**Consigne**
Recopiez à l'identique, s'il vous plaît, le passage du texte sur les agences de notation qui va de « Si, par solidarité, nous » jusqu'à « du déficit public. » inclus.

**Extrait fourni**
Si, par solidarité, nous nous sentons proches des hellènes actuellement dans le collimateur des marchés financiers, il nous faut veiller à ne pas devenir à notre tour la proie des agences de notation qui font la pluie et le beau temps sur les marchés financiers européens.
Ces agences, en dehors de tout contrôle démocratique, notent les Etats sur, entre autre, leur capacité à répondre de leurs obligations et leurs dettes. Si la note est mauvaise, la bourse s'affole et la spirale de la crise se met en marche. La solution pour sortir de cette crise est simple : il suffit de répondre favorablement aux conditions des prêts émanant du FMI et des pays de la zone Euro octroyés en contrepartie d'un plan de réduction du déficit public.
Pour le sauvetage de la Grèce, tout y est passé : TVA, salaires des fonctionnaires, services publics, âge et niveau de retraite. La tentation pourrait être grande pour certains gouvernements de traiter le dossier des retraites, de la protection sociale et des services publics sous injonction du FMI en occultant le débat public et les orientations politiques.
Pour de nombreux analystes, ce scénario s'apparente à une nouvelle façon de s'attaquer aux retraites, aux garanties, à la protection sociale et aux services publics. Déjà, le Portugal et l'Espagne sont mis sous pression et la France est citée comme n'étant pas à l'abri d'une révision à la baisse de sa fameuse note...
Pour Mutuelle Entrain, cette situation rend plus que jamais réel le risque de voir tomber la santé entre les griffes des spéculateurs et d'entrer dans le secteur marchand.
C'est pourquoi nous devons chaque fois que possible rappeler notre volonté d'avoir une Sécurité sociale de haut niveau où chacun cotise en fonction de ses moyens et reçoit en fonction de ses besoins.

**Données à analyser**
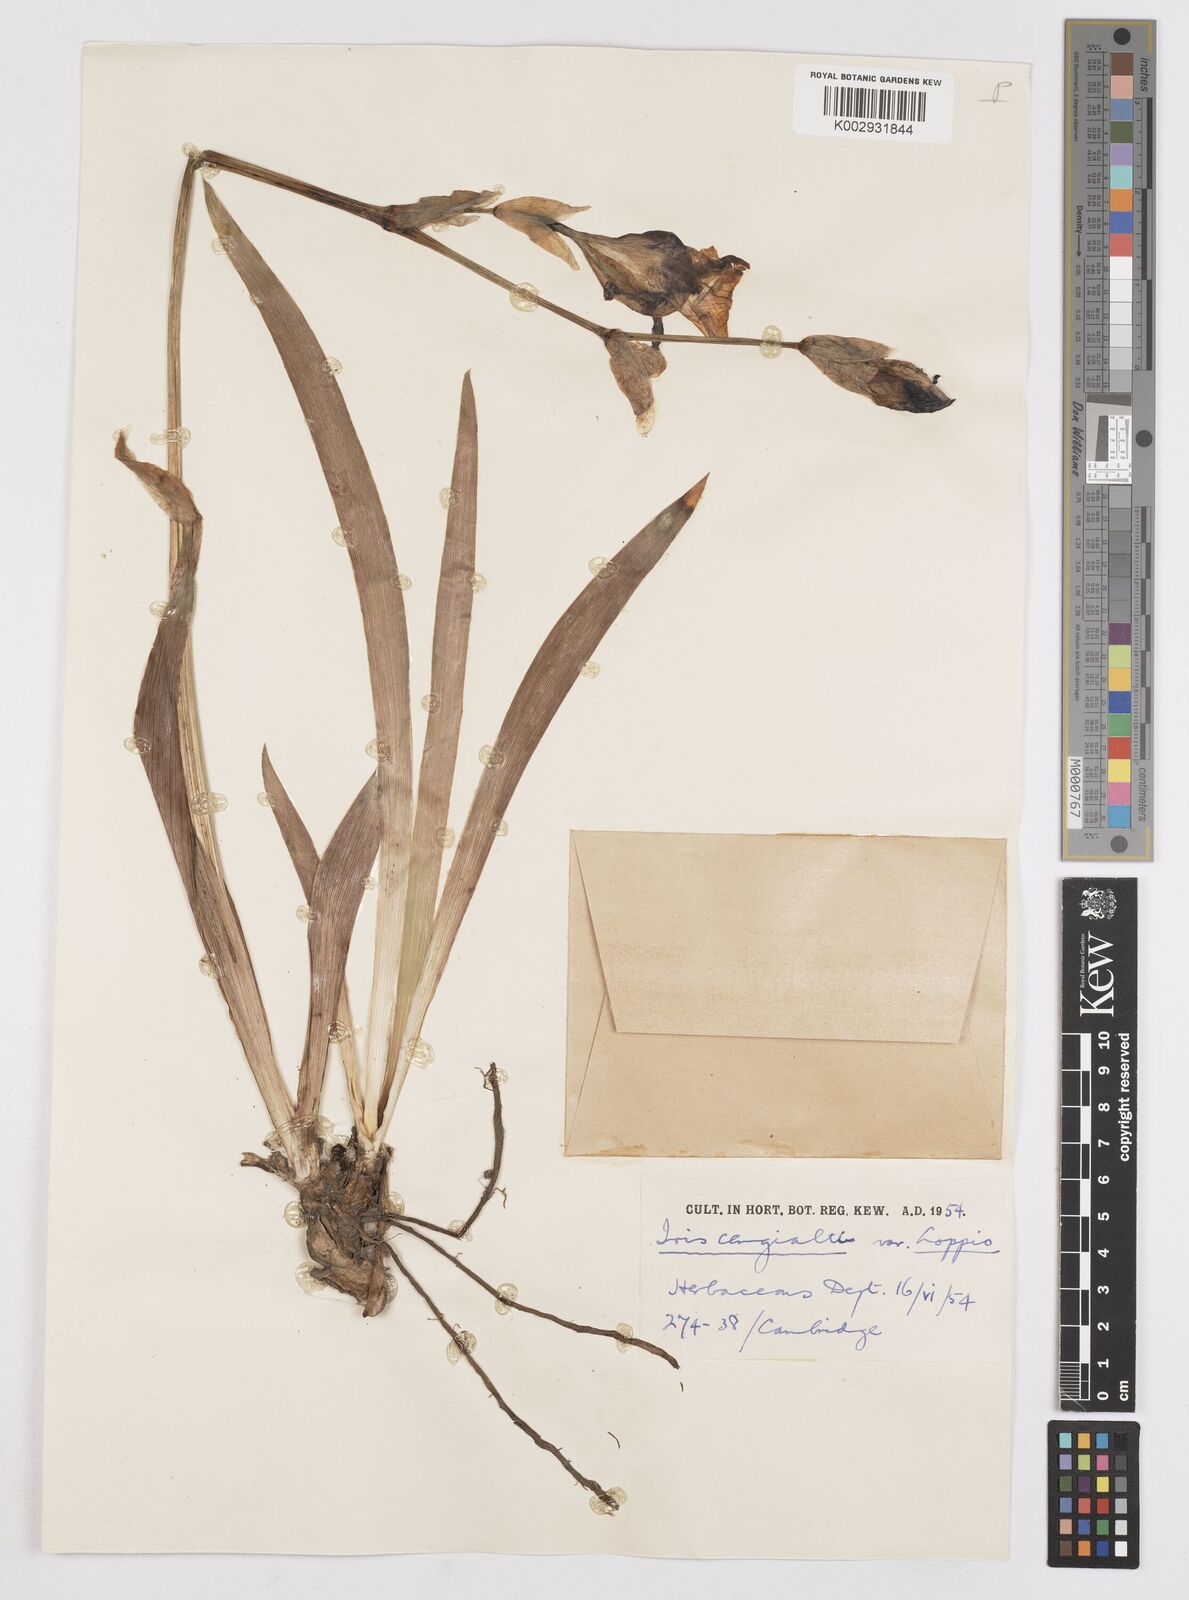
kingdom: Plantae
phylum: Tracheophyta
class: Liliopsida
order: Asparagales
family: Iridaceae
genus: Iris
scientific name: Iris pallida
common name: Sweet iris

**Réponse attendue**
Si, par solidarité, nous nous sentons proches des hellènes actuellement dans le collimateur des marchés financiers, il nous faut veiller à ne pas devenir à notre tour la proie des agences de notation qui font la pluie et le beau temps sur les marchés financiers européens.
Ces agences, en dehors de tout contrôle démocratique, notent les Etats sur, entre autre, leur capacité à répondre de leurs obligations et leurs dettes. Si la note est mauvaise, la bourse s'affole et la spirale de la crise se met en marche. La solution pour sortir de cette crise est simple : il suffit de répondre favorablement aux conditions des prêts émanant du FMI et des pays de la zone Euro octroyés en contrepartie d'un plan de réduction du déficit public.